(Data items)
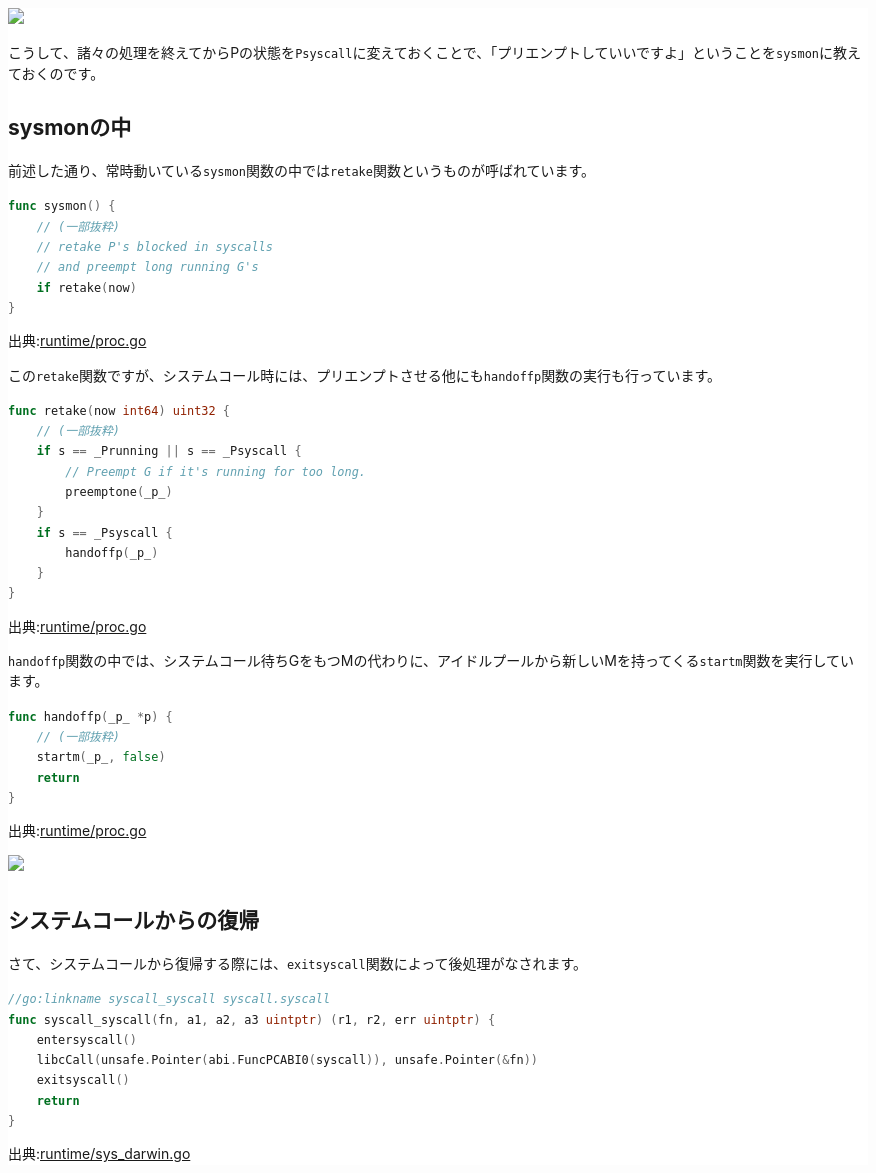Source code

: ![](https://storage.googleapis.com/zenn-user-upload/0bcb6afafd1d847340c39de6.png)

こうして、諸々の処理を終えてからPの状態を`Psyscall`に変えておくことで、「プリエンプトしていいですよ」ということを`sysmon`に教えておくのです。

## sysmonの中
前述した通り、常時動いている`sysmon`関数の中では`retake`関数というものが呼ばれています。
```go
func sysmon() {
	// (一部抜粋)
	// retake P's blocked in syscalls
	// and preempt long running G's
	if retake(now)
}
```
出典:[runtime/proc.go](https://github.com/golang/go/blob/3075ffc93e962792ddf43b2a528ef19b1577ffb7/src/runtime/proc.go#L5429)

この`retake`関数ですが、システムコール時には、プリエンプトさせる他にも`handoffp`関数の実行も行っています。
```go
func retake(now int64) uint32 {
	// (一部抜粋)
	if s == _Prunning || s == _Psyscall {
		// Preempt G if it's running for too long.
		preemptone(_p_)
	}
	if s == _Psyscall {
		handoffp(_p_)
	}
}
```
出典:[runtime/proc.go](https://github.com/golang/go/blob/3075ffc93e962792ddf43b2a528ef19b1577ffb7/src/runtime/proc.go#L5493-L5525)

`handoffp`関数の中では、システムコール待ちGをもつMの代わりに、アイドルプールから新しいMを持ってくる`startm`関数を実行しています。
```go
func handoffp(_p_ *p) {
    // (一部抜粋)
    startm(_p_, false)
	return
}
```
出典:[runtime/proc.go](https://github.com/golang/go/blob/3075ffc93e962792ddf43b2a528ef19b1577ffb7/src/runtime/proc.go#L2511-L2570)

![](https://storage.googleapis.com/zenn-user-upload/99a98f049eab786f27f8cf5a.png)

## システムコールからの復帰
さて、システムコールから復帰する際には、`exitsyscall`関数によって後処理がなされます。
```go
//go:linkname syscall_syscall syscall.syscall
func syscall_syscall(fn, a1, a2, a3 uintptr) (r1, r2, err uintptr) {
	entersyscall()
	libcCall(unsafe.Pointer(abi.FuncPCABI0(syscall)), unsafe.Pointer(&fn))
	exitsyscall()
	return
}
```
出典:[runtime/sys_darwin.go](https://github.com/golang/go/blob/3075ffc93e962792ddf43b2a528ef19b1577ffb7/src/runtime/sys_darwin.go#L21-L26)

■ What the exercise asks: Please retype every record above exactly, leaving out the pictures.

■ Exercise output:
Source code

: ![](https://storage.googleapis.com/zenn-user-upload/0bcb6afafd1d847340c39de6.png)

こうして、諸々の処理を終えてからPの状態を`Psyscall`に変えておくことで、「プリエンプトしていいですよ」ということを`sysmon`に教えておくのです。

## sysmonの中
前述した通り、常時動いている`sysmon`関数の中では`retake`関数というものが呼ばれています。
```go
func sysmon() {
	// (一部抜粋)
	// retake P's blocked in syscalls
	// and preempt long running G's
	if retake(now)
}
```
出典:[runtime/proc.go](https://github.com/golang/go/blob/3075ffc93e962792ddf43b2a528ef19b1577ffb7/src/runtime/proc.go#L5429)

この`retake`関数ですが、システムコール時には、プリエンプトさせる他にも`handoffp`関数の実行も行っています。
```go
func retake(now int64) uint32 {
	// (一部抜粋)
	if s == _Prunning || s == _Psyscall {
		// Preempt G if it's running for too long.
		preemptone(_p_)
	}
	if s == _Psyscall {
		handoffp(_p_)
	}
}
```
出典:[runtime/proc.go](https://github.com/golang/go/blob/3075ffc93e962792ddf43b2a528ef19b1577ffb7/src/runtime/proc.go#L5493-L5525)

`handoffp`関数の中では、システムコール待ちGをもつMの代わりに、アイドルプールから新しいMを持ってくる`startm`関数を実行しています。
```go
func handoffp(_p_ *p) {
    // (一部抜粋)
    startm(_p_, false)
	return
}
```
出典:[runtime/proc.go](https://github.com/golang/go/blob/3075ffc93e962792ddf43b2a528ef19b1577ffb7/src/runtime/proc.go#L2511-L2570)

![](https://storage.googleapis.com/zenn-user-upload/99a98f049eab786f27f8cf5a.png)

## システムコールからの復帰
さて、システムコールから復帰する際には、`exitsyscall`関数によって後処理がなされます。
```go
//go:linkname syscall_syscall syscall.syscall
func syscall_syscall(fn, a1, a2, a3 uintptr) (r1, r2, err uintptr) {
	entersyscall()
	libcCall(unsafe.Pointer(abi.FuncPCABI0(syscall)), unsafe.Pointer(&fn))
	exitsyscall()
	return
}
```
出典:[runtime/sys_darwin.go](https://github.com/golang/go/blob/3075ffc93e962792ddf43b2a528ef19b1577ffb7/src/runtime/sys_darwin.go#L21-L26)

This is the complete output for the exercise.